I plan to write a detailed article for each of the major NAS players. Each article will show the software interface and the features as well as building arrays, RAID types supported, third-party applications, application installation and so on. I can then link back in each review.

If I covered very angle of a NAS appliance the review would be three times as long as this one....just to cover the software.

 


Just tore through one of these and they are based on a customized Linux distro using LVM, so it's actually worse then BSD ZFS in terms of capability. It's a mini-itx board mounted sideways with a 10Gbe PCI-e adapter plugged into it's slot. There is an active community of people who load Ubunto, RHEL or even a "NAS" variant of BSD onto these devices.

I looked into the 40GbE and I'll be damned if someone actually made them. The spec allows for them but since 100GbE was also made at the same time I figured people would just jump from 10 to 100 and not muddle around, especially since cheap 40GBASE-T won't be standardized until next year.

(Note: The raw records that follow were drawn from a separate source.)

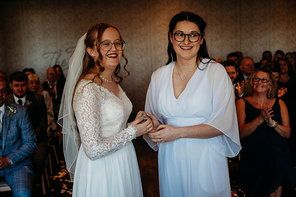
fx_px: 386
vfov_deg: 28.6
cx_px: 148
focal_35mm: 47
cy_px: 98
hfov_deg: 41.9
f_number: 3.5
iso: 450
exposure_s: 1/200
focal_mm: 47
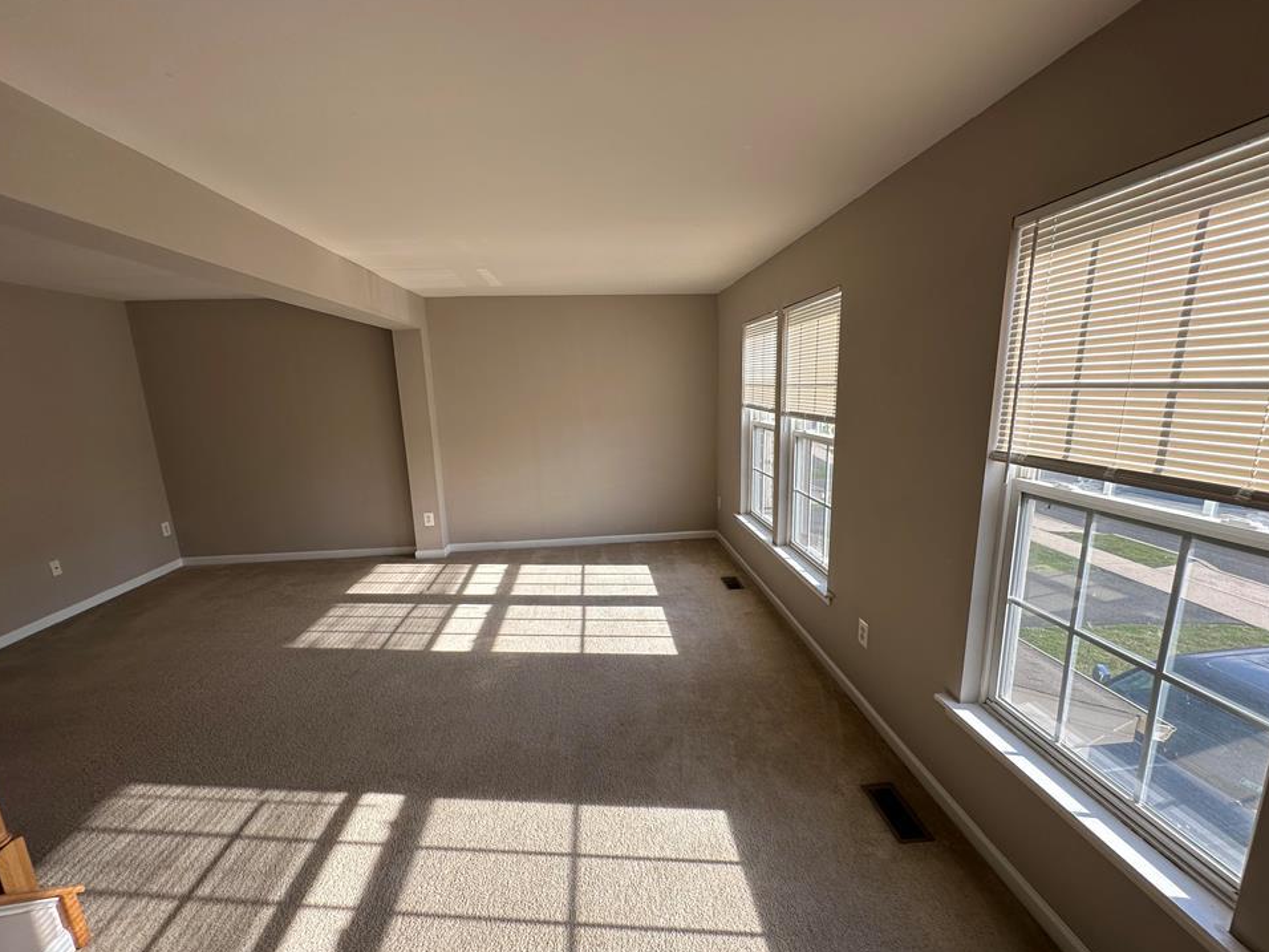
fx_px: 550
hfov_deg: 98.2
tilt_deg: -12.7
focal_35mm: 15
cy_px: 501
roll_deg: +1.8
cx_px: 646
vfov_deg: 81.7
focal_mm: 2.22
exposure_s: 1/310
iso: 40
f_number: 2.2
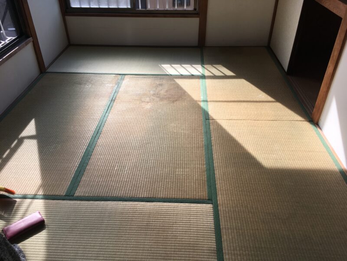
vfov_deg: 48.2
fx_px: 291
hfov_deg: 61.7
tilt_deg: -36.2
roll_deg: +2.5
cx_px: 174
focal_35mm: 29
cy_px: 130
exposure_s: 1/375
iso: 25
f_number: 2.2
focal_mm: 4.15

I mention iSCSI because if this is aimed at "home office" market, what on earth would need remote block level access to a storage volume? The performance impact of trying to run it over a home gigabit network is so bad and the price of disks so cheap, that it makes zero sense. That's why it's largely relegated to lab environments where the user is doing some sort of project / module and needs a cheap way to simulate an "enterprise" like environment.

This device, and others like it, are very expensive for what they offer. It seems more a collection of bullet point style features where the point is to have more +1's then the competition. There is no denying the market for home automation is expanding as our lives become more and more integrated with technology, and many people either don't have the knowledge or have the knowledge but not the time, to do it themselves. Or in the case of branch offices of business's, they want someone else legally liable for when / if something breaks. That is the market these are aimed at because otherwise there is absolutely nothing special inside them, which is the point I made earlier. They are just file servers where someone else has built some really nice management software.